Mode coupling and evolution in broken-symmetry plasmas
E. Ya. Sherman, R.M. Abrarov, and J.E. Sipe

TL;DR
This paper investigates how optical injection creates broken-symmetry plasmas in 2D semiconductors, leading to complex nonlinear dynamics and potential chaos due to Coulomb interactions and charge inhomogeneities.
Contribution
It introduces a novel nonuniform plasma system with symmetry breaking via optical current injection and analyzes its nonequilibrium evolution towards chaotic behavior.
Findings
Inhomogeneities develop rapidly in charge and velocity distributions.
The system's dynamics suggest a transition to chaotic behavior.
Long-range Coulomb forces significantly influence the evolution.
Abstract
The control of nonlinear processes and possible transitions to chaos in systems of interacting particles is a fundamental physical problem.
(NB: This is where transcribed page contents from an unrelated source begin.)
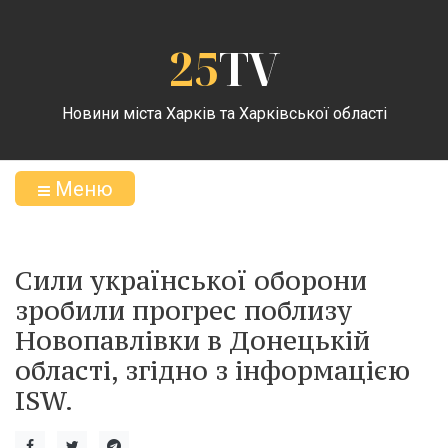
25
TV
Новини міста Харків та Харківської області
Меню
Сили української оборони
зробили прогрес поблизу
Новопавлівки в Донецькій
області, згідно з інформацією
ISW.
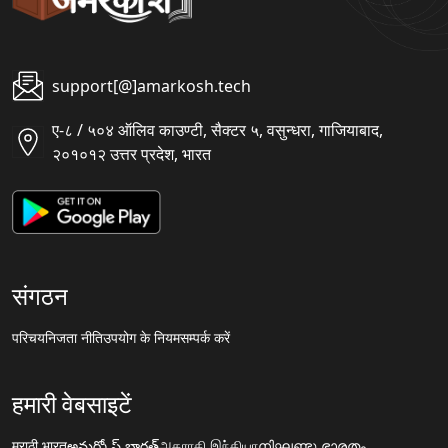
support[@]amarkosh.tech
ए-८ / ५०४ ऑलिव काउण्टी, सैक्टर ५, वसुन्धरा, गाजियाबाद,
२०१०१२ उत्तर प्रदेश, भारत
संगठन
परिचय
निजता नीति
उपयोग के नियम
सम्पर्क करें
हमारी वेबसाइटें
मराठी.भारत
అమర్కోష్.భారత్
அகராதி.இந்தியா
നിഘണ്ടു.ഭാരതം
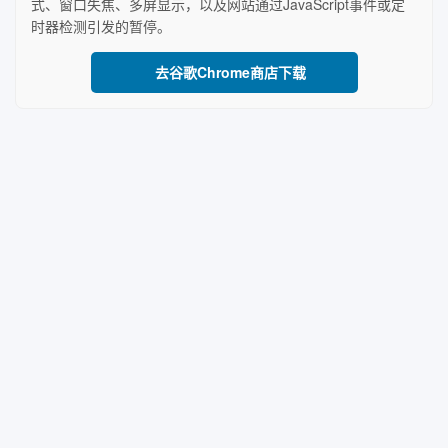
式、窗口失焦、多屏显示，以及网站通过JavaScript事件或定
时器检测引发的暂停。
去谷歌Chrome商店下载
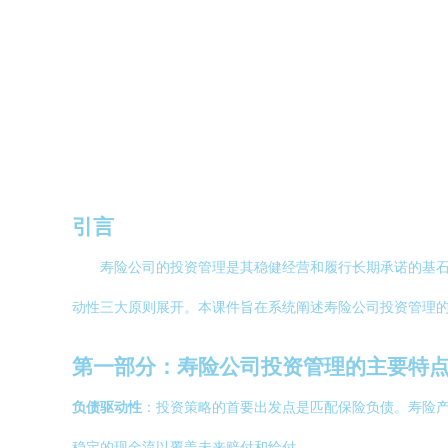
引言
寿险公司的投资管理是其稳健经营和履行长期承诺的基
动性三大原则展开。本课件旨在系统阐述寿险公司投资管理
第一部分：寿险公司投资管理的主要特
负债驱动性
：投资策略的首要出发点是匹配保险负债。寿险
稳定的现金流以覆盖未来赔付和给付。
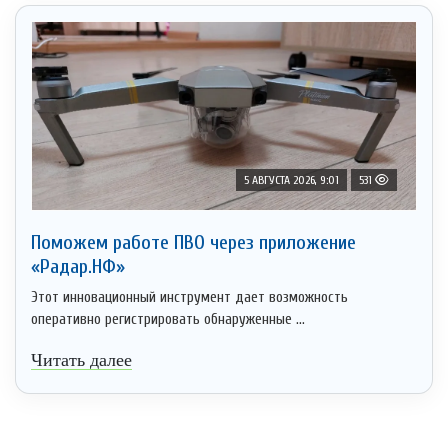
5 АВГУСТА 2026, 9:01
531
Поможем работе ПВО через приложение
«Радар.НФ»
Этот инновационный инструмент дает возможность
оперативно регистрировать обнаруженные ...
Читать далее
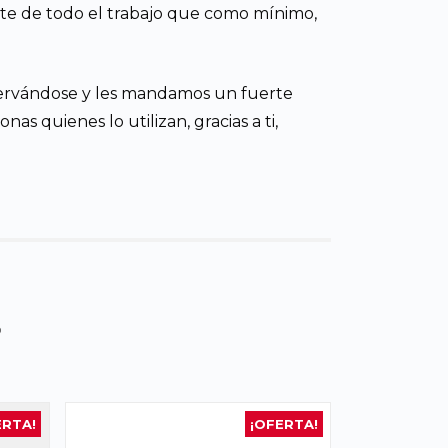
late de todo el trabajo que como mínimo,
servándose y les mandamos un fuerte
as quienes lo utilizan, gracias a ti,
s
ERTA!
¡OFERTA!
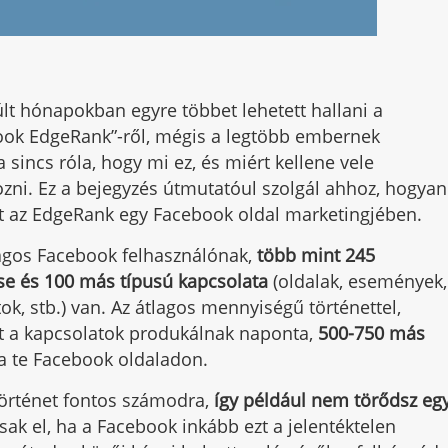
lt hónapokban egyre többet lehetett hallani a
ook EdgeRank”-ről, mégis a legtöbb embernek
 sincs róla, hogy mi ez, és miért kellene vele
ozni. Ez a bejegyzés útmutatóul szolgál ahhoz, hogyan
t az EdgeRank egy Facebook oldal marketingjében.
agos Facebook felhasználónak,
több mint 245
se és 100 más típusú kapcsolata
(oldalak, események,
ok, stb.) van. Az átlagos mennyiségű történettel,
t a kapcsolatok produkálnak naponta,
500-750 más
 a te Facebook oldaladon.
rténet fontos számodra,
így például nem törődsz eg
ak el, ha a Facebook inkább ezt a jelentéktelen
We propose a new nonuniform solid-state plasma system, produced by the optical injection of current in two-dimensional semiconductor structures, where this control can be achieved. Due to an injected current, the system symmetry is initially broken. The subsequent nonequilibrium dynamics is governed by the spatially varying long-range Coulomb forces and electron-hole collisions. As a result, inhomogeneities in the charge and velocity distributions should develop rapidly, and lead to previously unexpected experimental consequences. We suggest that the system eventually evolves into a behavior similar to chaos.